• Short problem A
According to the fintech overview, how many jurisdictions does Fintech 2020 cover?

• Supplied passage
Fintech 2020 covers 34 jurisdictions. This edition includes business-critical coverage of the fintech market, business models, regulatory regimes, legacy players, regulatory sandboxes, enforcement actions, blockchain and marketplaces, exchanges and trading platforms.
Last Updated: March 02, 2020
Understanding the Wrappers for the Next Fintech Revolution
There has been a quiet revolution happening in fintech over the past two to three years. Its adherents and proponents call it “DeFi”, which is short for “decentralised finance”. The movement’s antecedents began well before the rise of global decentralised networks, but the advent and wider adoption of decentralised, permissionless blockchains with smart contract capabilities brought significant advances to the business models and permitted a true peer-to-peer financial transaction experience. DeFi’s basic tenet is to eliminate intermediaries between market participants through the use of globally available platforms programmed to execute instructions from users. No central authority runs the platform or the applications (smart contracts) built on it, so there is no intermediary, at least in DeFi's purest theoretical form. DeFi can be applied to any aspect of financial services but popular applications include lending and trading cryptoassets.
The assets involved in DeFi, now and in the future, exist only in digital form. That is, they are information on a computer and do not exist in any other format. This idea is not a revolution. Many, perhaps most, financial assets already exist only in digital form, and we should remember that nearly all financial assets are some form of intangible asset or property, which is to say that they are a human idea that comes into being through some general agreement, based on laws and contracts, about their terms and features. Put another way, all intangible goods can easily exist digitally, and only digitally, because they are no more than human conceptions. Where in the past a share of stock was deemed to exist because it was recorded in physical form on a paper share certificate, we now have shares of stock that exist only in digital form on the computers of a central counterparty or depositary.

• Data supplied

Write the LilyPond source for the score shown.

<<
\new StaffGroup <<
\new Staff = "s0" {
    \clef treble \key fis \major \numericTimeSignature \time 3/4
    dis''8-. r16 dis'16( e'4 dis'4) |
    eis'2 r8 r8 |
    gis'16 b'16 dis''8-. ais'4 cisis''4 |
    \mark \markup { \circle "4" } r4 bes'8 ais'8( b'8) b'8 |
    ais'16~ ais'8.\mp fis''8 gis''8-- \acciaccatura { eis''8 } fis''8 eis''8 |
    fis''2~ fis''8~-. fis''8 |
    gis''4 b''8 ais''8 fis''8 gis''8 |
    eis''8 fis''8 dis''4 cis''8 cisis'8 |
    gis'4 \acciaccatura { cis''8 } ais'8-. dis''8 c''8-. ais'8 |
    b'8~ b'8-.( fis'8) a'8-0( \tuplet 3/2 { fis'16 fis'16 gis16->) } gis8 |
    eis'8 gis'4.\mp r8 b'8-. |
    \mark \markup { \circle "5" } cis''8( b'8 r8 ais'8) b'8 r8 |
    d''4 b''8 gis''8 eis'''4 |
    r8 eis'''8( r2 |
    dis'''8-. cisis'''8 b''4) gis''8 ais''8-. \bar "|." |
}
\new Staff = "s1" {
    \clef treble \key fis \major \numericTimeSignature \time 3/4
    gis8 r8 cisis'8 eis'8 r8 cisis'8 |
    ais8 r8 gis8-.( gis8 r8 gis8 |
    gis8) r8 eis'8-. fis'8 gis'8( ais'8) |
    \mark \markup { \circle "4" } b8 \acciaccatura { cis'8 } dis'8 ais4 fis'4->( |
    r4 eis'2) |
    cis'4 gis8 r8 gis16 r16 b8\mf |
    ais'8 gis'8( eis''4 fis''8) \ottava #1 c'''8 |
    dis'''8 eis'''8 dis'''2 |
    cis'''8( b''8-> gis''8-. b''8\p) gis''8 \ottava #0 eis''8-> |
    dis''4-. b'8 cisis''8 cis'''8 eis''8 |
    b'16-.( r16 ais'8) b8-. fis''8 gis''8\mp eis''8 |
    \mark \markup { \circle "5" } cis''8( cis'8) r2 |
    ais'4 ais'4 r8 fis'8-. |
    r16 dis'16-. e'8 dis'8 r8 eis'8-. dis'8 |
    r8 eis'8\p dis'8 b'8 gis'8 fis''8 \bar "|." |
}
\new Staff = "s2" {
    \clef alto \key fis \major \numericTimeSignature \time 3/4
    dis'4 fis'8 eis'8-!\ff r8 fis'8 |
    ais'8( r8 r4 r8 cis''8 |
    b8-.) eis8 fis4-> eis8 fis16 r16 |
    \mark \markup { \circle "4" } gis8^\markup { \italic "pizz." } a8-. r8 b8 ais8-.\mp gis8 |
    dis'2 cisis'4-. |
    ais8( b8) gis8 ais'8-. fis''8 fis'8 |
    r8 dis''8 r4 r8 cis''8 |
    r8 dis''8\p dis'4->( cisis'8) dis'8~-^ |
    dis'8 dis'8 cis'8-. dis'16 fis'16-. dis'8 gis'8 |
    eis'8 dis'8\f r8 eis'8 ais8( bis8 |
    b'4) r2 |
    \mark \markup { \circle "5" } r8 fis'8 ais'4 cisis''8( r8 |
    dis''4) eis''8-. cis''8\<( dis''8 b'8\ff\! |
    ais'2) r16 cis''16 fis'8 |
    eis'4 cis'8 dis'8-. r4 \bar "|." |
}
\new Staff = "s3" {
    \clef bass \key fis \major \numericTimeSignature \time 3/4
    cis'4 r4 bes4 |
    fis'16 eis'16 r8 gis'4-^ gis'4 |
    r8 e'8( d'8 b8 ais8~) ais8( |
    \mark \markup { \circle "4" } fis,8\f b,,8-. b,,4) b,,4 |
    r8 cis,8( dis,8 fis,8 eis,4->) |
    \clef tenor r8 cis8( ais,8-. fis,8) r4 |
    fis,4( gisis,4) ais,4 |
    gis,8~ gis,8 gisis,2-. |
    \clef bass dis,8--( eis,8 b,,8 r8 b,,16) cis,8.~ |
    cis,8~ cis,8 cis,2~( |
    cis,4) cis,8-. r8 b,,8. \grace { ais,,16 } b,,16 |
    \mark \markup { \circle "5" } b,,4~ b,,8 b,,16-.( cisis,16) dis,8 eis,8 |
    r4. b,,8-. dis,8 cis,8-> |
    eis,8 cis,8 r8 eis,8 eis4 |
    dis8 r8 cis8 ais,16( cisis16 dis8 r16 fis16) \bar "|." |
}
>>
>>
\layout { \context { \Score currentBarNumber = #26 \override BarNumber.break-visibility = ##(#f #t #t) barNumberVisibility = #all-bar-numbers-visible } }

• Short problem B
Identify each line in the listing that contains the string "major".

• Exercise response A
34 jurisdictions.

• Exercise response B
    \clef treble \key fis \major \numericTimeSignature \time 3/4
    \clef treble \key fis \major \numericTimeSignature \time 3/4
    \clef alto \key fis \major \numericTimeSignature \time 3/4
    \clef bass \key fis \major \numericTimeSignature \time 3/4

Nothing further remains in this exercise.